# Your assignment
Every line in the data below that holds "action" should be found and copied.

BEGIN Records

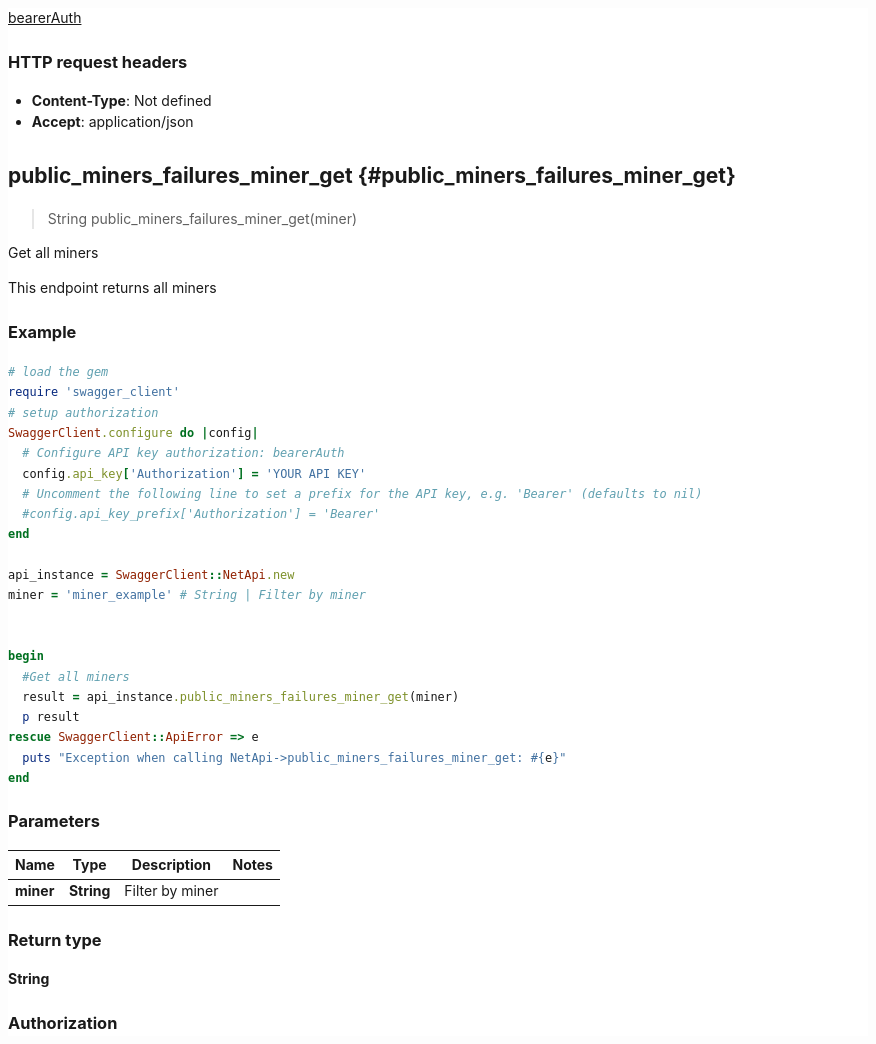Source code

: [bearerAuth](../README.md#bearerAuth)

### HTTP request headers

 - **Content-Type**: Not defined
 - **Accept**: application/json



## **public_miners_failures_miner_get** {#public_miners_failures_miner_get}
> String public_miners_failures_miner_get(miner)

Get all miners

This endpoint returns all miners

### Example
```ruby
# load the gem
require 'swagger_client'
# setup authorization
SwaggerClient.configure do |config|
  # Configure API key authorization: bearerAuth
  config.api_key['Authorization'] = 'YOUR API KEY'
  # Uncomment the following line to set a prefix for the API key, e.g. 'Bearer' (defaults to nil)
  #config.api_key_prefix['Authorization'] = 'Bearer'
end

api_instance = SwaggerClient::NetApi.new
miner = 'miner_example' # String | Filter by miner


begin
  #Get all miners
  result = api_instance.public_miners_failures_miner_get(miner)
  p result
rescue SwaggerClient::ApiError => e
  puts "Exception when calling NetApi->public_miners_failures_miner_get: #{e}"
end
```

### Parameters

Name | Type | Description  | Notes
------------- | ------------- | ------------- | -------------
 **miner** | **String**| Filter by miner | 

### Return type

**String**

### Authorization
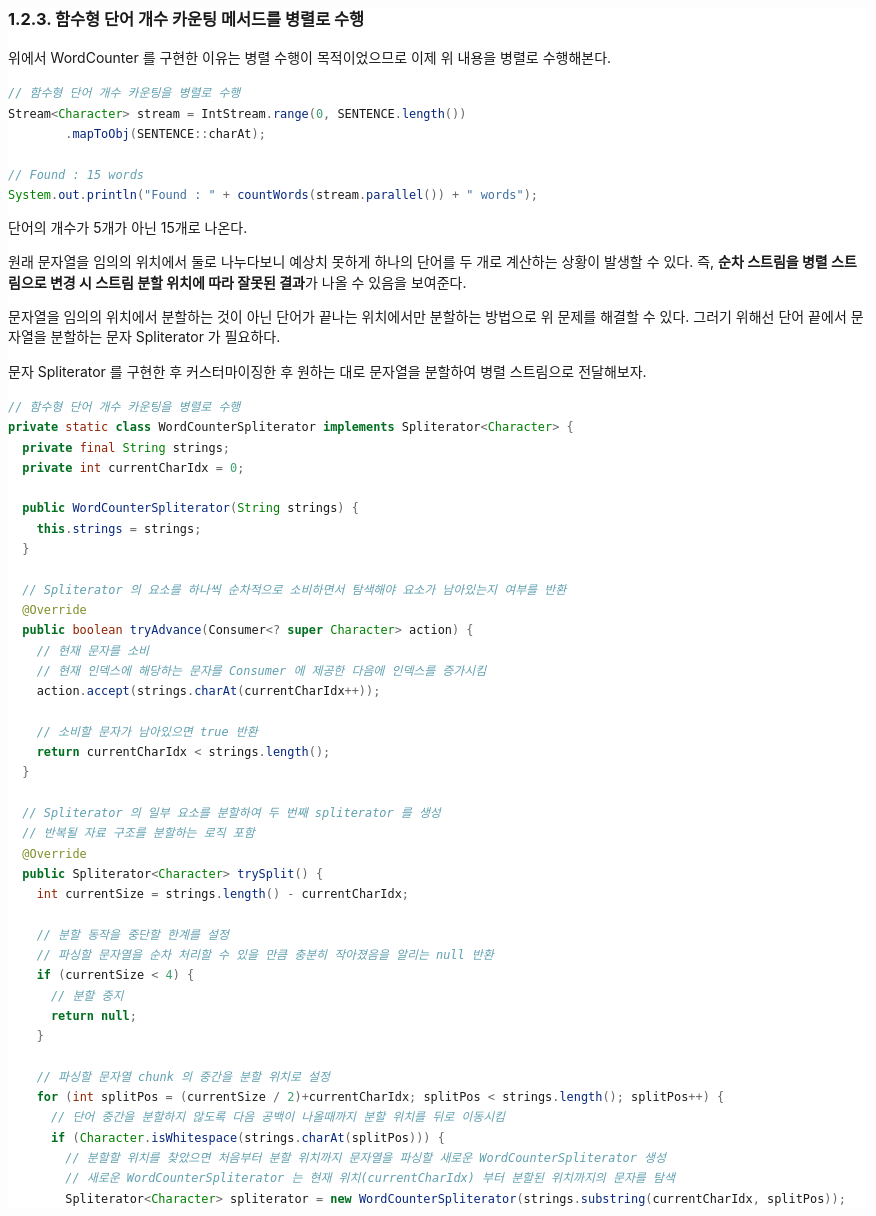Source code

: 
### 1.2.3. 함수형 단어 개수 카운팅 메서드를 병렬로 수행

위에서 WordCounter 를 구현한 이유는 병렬 수행이 목적이었으므로 이제 위 내용을 병렬로 수행해본다.

```java
// 함수형 단어 개수 카운팅을 병렬로 수행
Stream<Character> stream = IntStream.range(0, SENTENCE.length())
        .mapToObj(SENTENCE::charAt);

// Found : 15 words
System.out.println("Found : " + countWords(stream.parallel()) + " words");
```

단어의 개수가 5개가 아닌 15개로 나온다.

원래 문자열을 임의의 위치에서 둘로 나누다보니 예상치 못하게 하나의 단어를 두 개로 계산하는 상황이 발생할 수 있다. 
즉, **순차 스트림을 병렬 스트림으로 변경 시 스트림 분할 위치에 따라 잘못된 결과**가 나올 수 있음을 보여준다.

문자열을 임의의 위치에서 분할하는 것이 아닌 단어가 끝나는 위치에서만 분할하는 방법으로 위 문제를 해결할 수 있다.
그러기 위해선 단어 끝에서 문자열을 분할하는 문자 Spliterator 가 필요하다.

문자 Spliterator 를 구현한 후 커스터마이징한 후 원하는 대로 문자열을 분할하여 병렬 스트림으로 전달해보자.

```java
// 함수형 단어 개수 카운팅을 병렬로 수행
private static class WordCounterSpliterator implements Spliterator<Character> {
  private final String strings;
  private int currentCharIdx = 0;

  public WordCounterSpliterator(String strings) {
    this.strings = strings;
  }

  // Spliterator 의 요소를 하나씩 순차적으로 소비하면서 탐색해야 요소가 남아있는지 여부를 반환
  @Override
  public boolean tryAdvance(Consumer<? super Character> action) {
    // 현재 문자를 소비
    // 현재 인덱스에 해당하는 문자를 Consumer 에 제공한 다음에 인덱스를 증가시킴
    action.accept(strings.charAt(currentCharIdx++));

    // 소비할 문자가 남아있으면 true 반환
    return currentCharIdx < strings.length();
  }

  // Spliterator 의 일부 요소를 분할하여 두 번째 spliterator 를 생성
  // 반복될 자료 구조를 분할하는 로직 포함
  @Override
  public Spliterator<Character> trySplit() {
    int currentSize = strings.length() - currentCharIdx;

    // 분할 동작을 중단할 한계를 설정
    // 파싱할 문자열을 순차 처리할 수 있을 만큼 충분히 작아졌음을 알리는 null 반환
    if (currentSize < 4) {
      // 분할 중지
      return null;
    }

    // 파싱할 문자열 chunk 의 중간을 분할 위치로 설정
    for (int splitPos = (currentSize / 2)+currentCharIdx; splitPos < strings.length(); splitPos++) {
      // 단어 중간을 분할하지 않도록 다음 공백이 나올때까지 분할 위치를 뒤로 이동시킴
      if (Character.isWhitespace(strings.charAt(splitPos))) {
        // 분할할 위치를 찾았으면 처음부터 분할 위치까지 문자열을 파싱할 새로운 WordCounterSpliterator 생성
        // 새로운 WordCounterSpliterator 는 현재 위치(currentCharIdx) 부터 분할된 위치까지의 문자를 탐색
        Spliterator<Character> spliterator = new WordCounterSpliterator(strings.substring(currentCharIdx, splitPos));
```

END Records

# Answer to this problem
  public boolean tryAdvance(Consumer<? super Character> action) {
    action.accept(strings.charAt(currentCharIdx++));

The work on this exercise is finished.